Ouh là, je n'écris pas et n'ai jamais écrit que Hitler attendait de chaque Etat de la planète une législation antisémite et un projet d'expulsion de sa communauté juive vers une terre lointaine, ce pour la fin des années trente, ce qui serait absurde. J'insiste en revanche sur le fait qu'il lui suffit de susciter quelques idées, de rendre politiquement acceptables - voire "nécessaires" - des concepts qui n'auraient jamais été admis dans les calculs diplomatiques avant 1933, en particulier celui de
"solution territoriale".
Il s'agit, pour le
Führer, de préparer les esprits à une solution d'ensemble de la
Judenfrage, d'un tout autre genre, et qui intéresse le sort des Juifs d'Europe, stratégie qui culminera en 1940 avec la conception du projet Madagascar dans la foulée des tentatives de négociation avec la Grande-Bretagne. J'ai longtemps pensé, jusqu'à la publication du livre d'Edouard Husson (
Heydrich et la Solution finale, Perrin, 2007), que cette opération n'était qu'un vaste bluff, mais je crois à présent qu'il n'en est rien, et qu'il était au contraire question d'y planifier, pour les millions de Juifs déportés, un "génocide lent", peut-être le temps d'une génération.

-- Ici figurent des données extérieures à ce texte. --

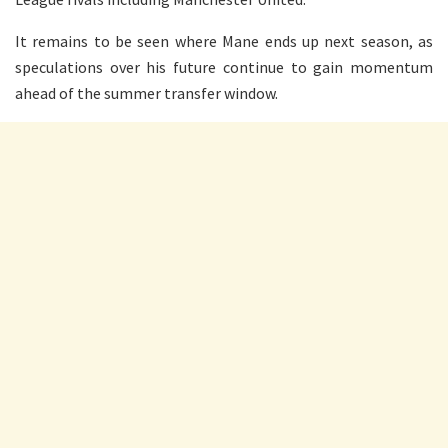
It remains to be seen where Mane ends up next season, as
speculations over his future continue to gain momentum
ahead of the summer transfer window.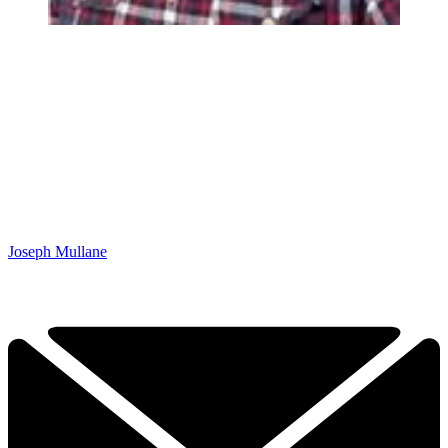
Joseph Mullane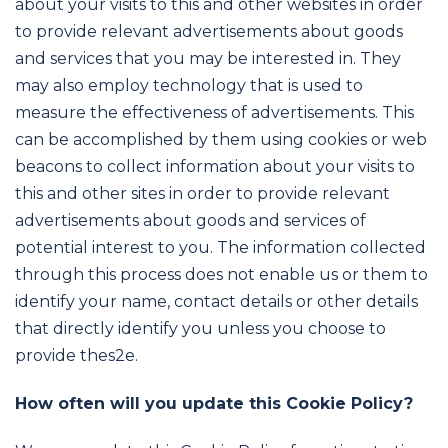
about your visits to this and other websites in order
to provide relevant advertisements about goods
and services that you may be interested in. They
may also employ technology that is used to
measure the effectiveness of advertisements. This
can be accomplished by them using cookies or web
beacons to collect information about your visits to
this and other sites in order to provide relevant
advertisements about goods and services of
potential interest to you. The information collected
through this process does not enable us or them to
identify your name, contact details or other details
that directly identify you unless you choose to
provide thes2e.
How often will you update this Cookie Policy?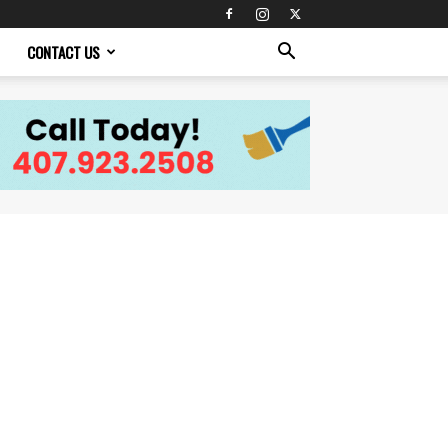
CONTACT US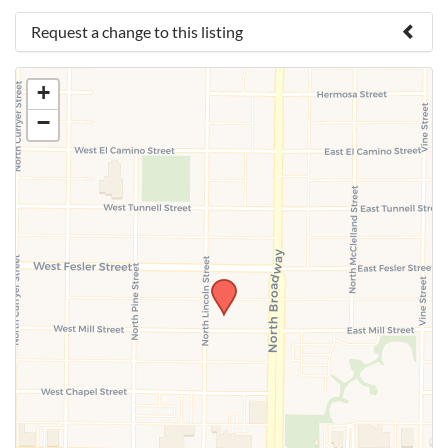
Request a change to this listing
Use this form to submit a change to the meeting
+
information above.
−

Certes, en 1938, le concept de "solution territoriale" ne s'adresse, pour le moment, qu'aux Juifs du
Reich. Ce n'est que lorsque Hitler sera en position de force sur l'échiquier européen qu'il pourra faire monter les enchères - et ne s'en privera d'ailleurs nullement, puisque le Ministère nazi des Affaires Etrangères, de même que les
S.S., plancheront sur une déportation de plusieurs millions de Juifs, en 1940.
En attendant, Hitler veut compromettre ses voisins, par étapes. C'est en cela que la participation suisse au durcissement de la législation antisémite allemande, en 1938, est un succès total, car il ouvre la voie à d'autres compromissions.
Quand on lit le discours, plutôt pétainiste, de Marcel Pilet-Golaz du 25 juin 1940, on se dit, décidément, qu'en cas de triomphe militaire nazi au printemps 1940, la Suisse serait sans doute allée encore plus loin, ne serait-ce que pour ne pas froisser le nouveau maître de l'Europe. L'échec de Hitler que vous mentionnez découlera d'un seul et unique facteur : la persistance des Britanniques à résister en 1940.
Pour revenir au cas de la Pologne, vous avez raison de souligner que c'est, pour Hitler, une réussite, même si cette dernière ne mènera pas loin, en termes pratiques et locaux, puisque le
Führer a l'intention de détruire ce pays. Il n'est donc pas nécessaire, à ce titre, que le projet malgache polonais concorde avec celui que l'Allemagne imaginera en 1940 : il suffit simplement qu'un tel projet existe, et que les idées dont il est porteur se diffusent. Le fait que l'un des principaux ministres roumains déclare, en 1938, être séduit par une telle idée, me paraît, dans ces conditions, significatif.
Quant à savoir si l'initiative des persécutions et du projet malgache de Varsovie est
exclusivement polonaise, difficile de trancher. Comme l'indique Malzer (
op. cit., p. 131), les propositions polonaises d'émigration juive à Madagascar ont été perçues par le Quai d'Orsay comme une manière de légitimer des ambitions coloniales en coordination avec l'Allemagne, mais l'auteur ne creuse malheureusement pas ce point.
Dans le sens d'une initiative polonaise qui ne devrait strictement rien à la politique menée en Allemagne à la même époque, vous faites remarquer qu'
"en ce qui concerne la solution malgache, le chapitre 9 de Melzer – à la suite de votre propre référence – va dans le sens d’une initiative polonaise. Elle n’est envisagée qu’après un quota imposé par les Britanniques pour la Palestine [...]" Or, vous oubliez que les restrictions d'accès à la Palestine édictées par les Britanniques en 1936 sont la conséquence directe de l'accroissement de l'émigration juive vers ce territoire, laquelle résulte d'une politique... hitlérienne.